Illo of a person squashed by pile of papers.

Credit: David Parkins

In 2018, we embarked on a journey to assess the reproducibility of biomedical research papers from Brazil. Thus began a multicentre collaboration of more than 60 laboratories to replicate 60 experiments from 2 decades of Brazilian publications1. We randomly selected experiments that used three common laboratory techniques: the MTT assay for cell viability, RT-PCR to measure specific messenger RNAs and the elevated plus maze to assess anxiety in rodents.

Each experiment will be repeated in three labs, and each lab has developed replication protocols based on the original article’s written methods. The process of building, reviewing and preregistering these protocols has taken months of communication between the coordinating team and the labs performing replications. We had intense arguments around the meaning of positive and negative controls and the merits of different metrics to define replication success. We also spent many hours on mundane tasks, such as studying the nutritional content of different brands of bologna sausage to better emulate a cafeteria diet fed to rats in one experiment.

These are just some of the obstacles we have faced so far as coordinators of the Brazilian Reproducibility Initiative: there was also the massive shutdown of labs due to the COVID-19 pandemic and the sharp decline of Brazil’s currency, the real. With all of this, experiments are starting slowly, and the project is now set to finish by the end of 2022.

That said, we have already reached conclusions that apply beyond Brazilian science. As a broad solution, more rigorous protocols and better descriptions of methods are important, but insufficient for reproducibility — and might not be feasible for every paper. Current requirements for wide-ranging experiments in a single article are part of the problem. To solve these issues, expectations placed on the scientific paper must change.

Reproducibility is costly

Research articles in the life sciences are more ambitious than ever. The amount of data in high-impact journals has doubled over 20 years2, and basic-science papers are increasingly expected to include evidence of how results will translate to clinical applications. An article in a journal such as Nature thus ends up representing many years of work by several people.

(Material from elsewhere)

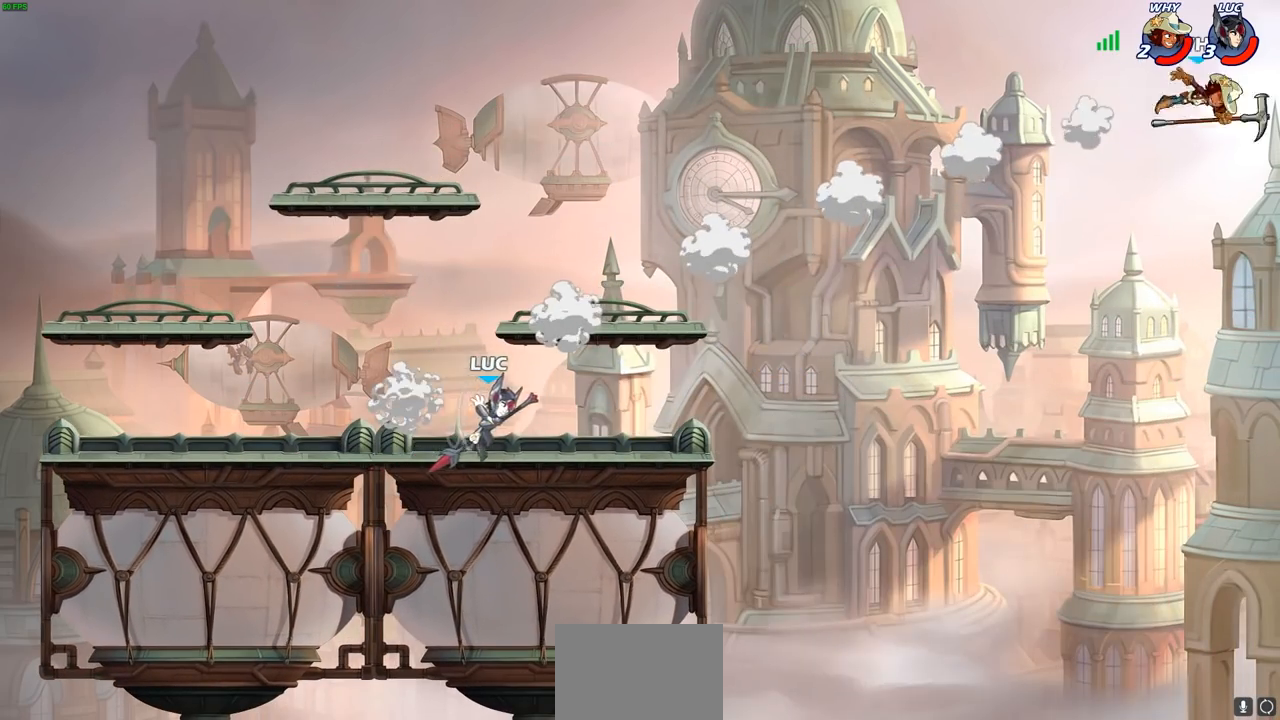
{"buttons": ["R1"], "left_stick": "center", "right_stick": "center", "events": [[233, "R1", "down"], [267, "R1", "up"], [433, "left_stick", "center"], [500, "R1", "down"]]}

Still, that’s no guarantee of replicability. The Reproducibility Project: Cancer Biology has so far managed to replicate the main findings in only 5 of 17 highly cited articles3, and a replication of 21 social-sciences articles in Science and Nature had a success rate of between 57 and 67%4.

Many calls have been made to improve this scenario. Proposed measures include increasing sample sizes, preregistering protocols and using stricter statistical analyses. Another proposal is to introduce heterogeneity in methods and models to evaluate robustness — for instance, using more than one way to suppress gene expression across a variety of cell lines or rodent strains. In our work on the initiative, we have come to appreciate the amount of effort involved in following these proposals for a single experiment, let alone for an entire paper.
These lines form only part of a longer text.